[Records from a collection]

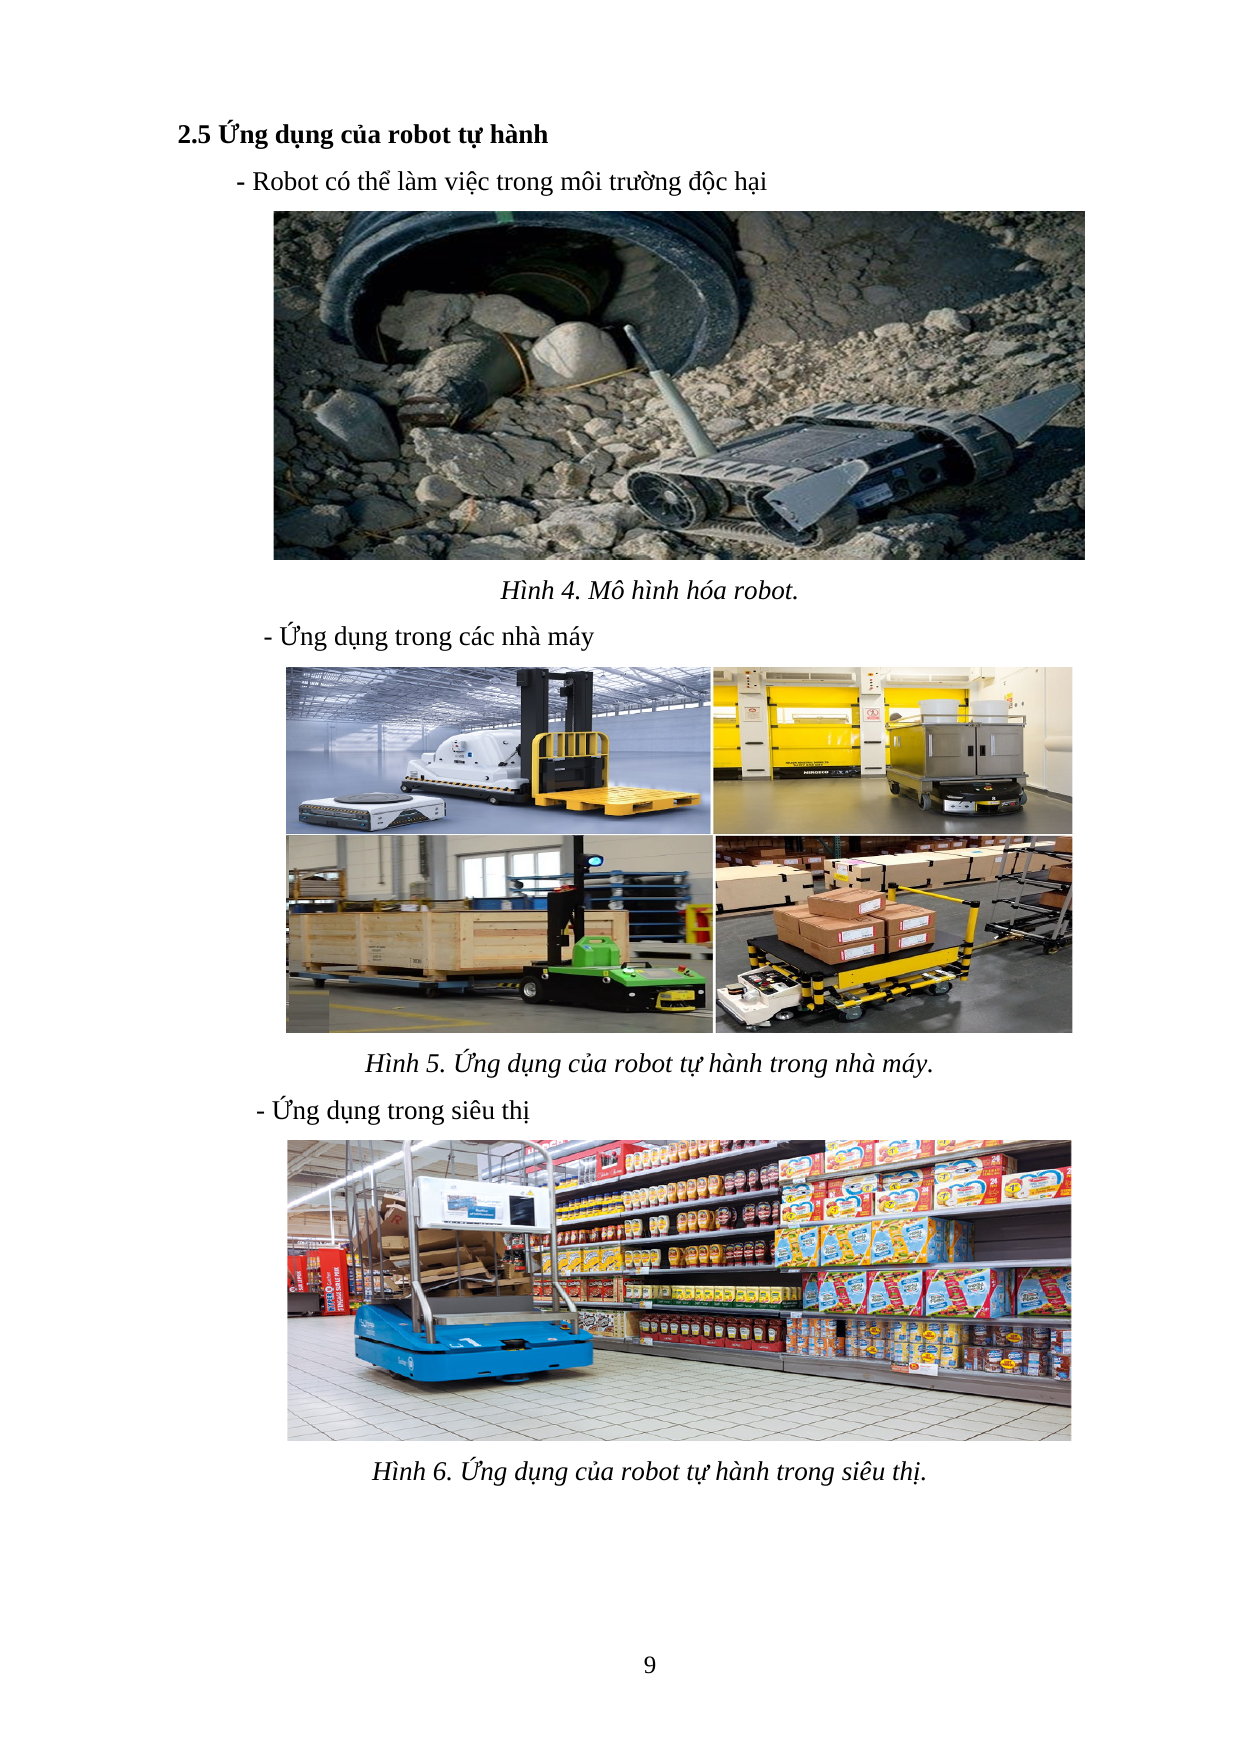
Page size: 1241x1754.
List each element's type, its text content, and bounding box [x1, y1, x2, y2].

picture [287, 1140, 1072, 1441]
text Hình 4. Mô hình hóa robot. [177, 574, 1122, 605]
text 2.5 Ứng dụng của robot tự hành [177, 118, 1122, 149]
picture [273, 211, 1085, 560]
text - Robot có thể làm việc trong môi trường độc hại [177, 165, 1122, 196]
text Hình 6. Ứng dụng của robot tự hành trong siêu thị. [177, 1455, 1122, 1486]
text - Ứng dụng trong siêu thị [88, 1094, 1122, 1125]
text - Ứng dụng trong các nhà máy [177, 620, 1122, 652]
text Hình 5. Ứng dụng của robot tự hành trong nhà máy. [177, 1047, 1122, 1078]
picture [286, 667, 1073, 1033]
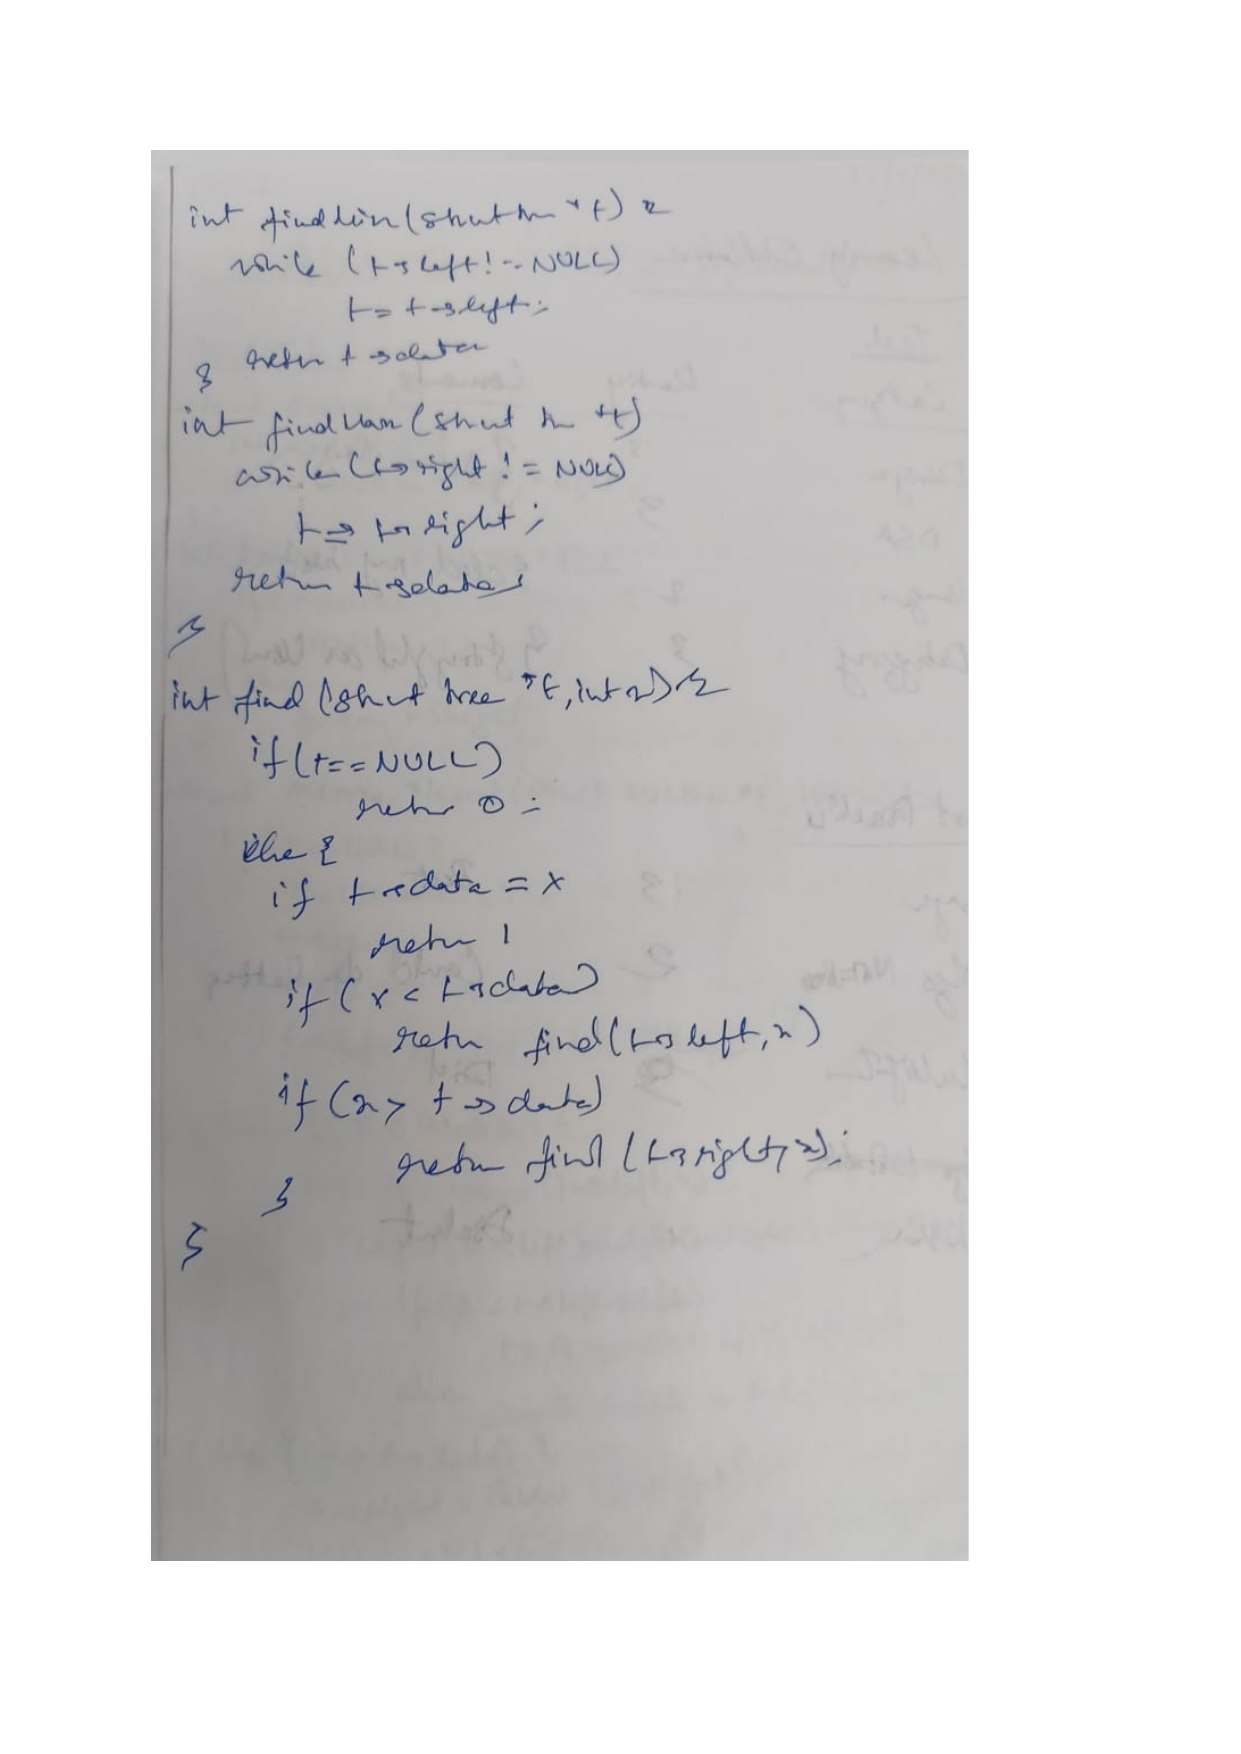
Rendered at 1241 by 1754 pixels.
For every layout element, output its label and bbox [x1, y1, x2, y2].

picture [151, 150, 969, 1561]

## [Description of the task]
Would you reproduce, word for word, the lines from the one holding "For every layout" through the final line of the entries, both included?

## [Response box]
For every layout element, output its label and bbox [x1, y1, x2, y2].

picture [151, 150, 969, 1561]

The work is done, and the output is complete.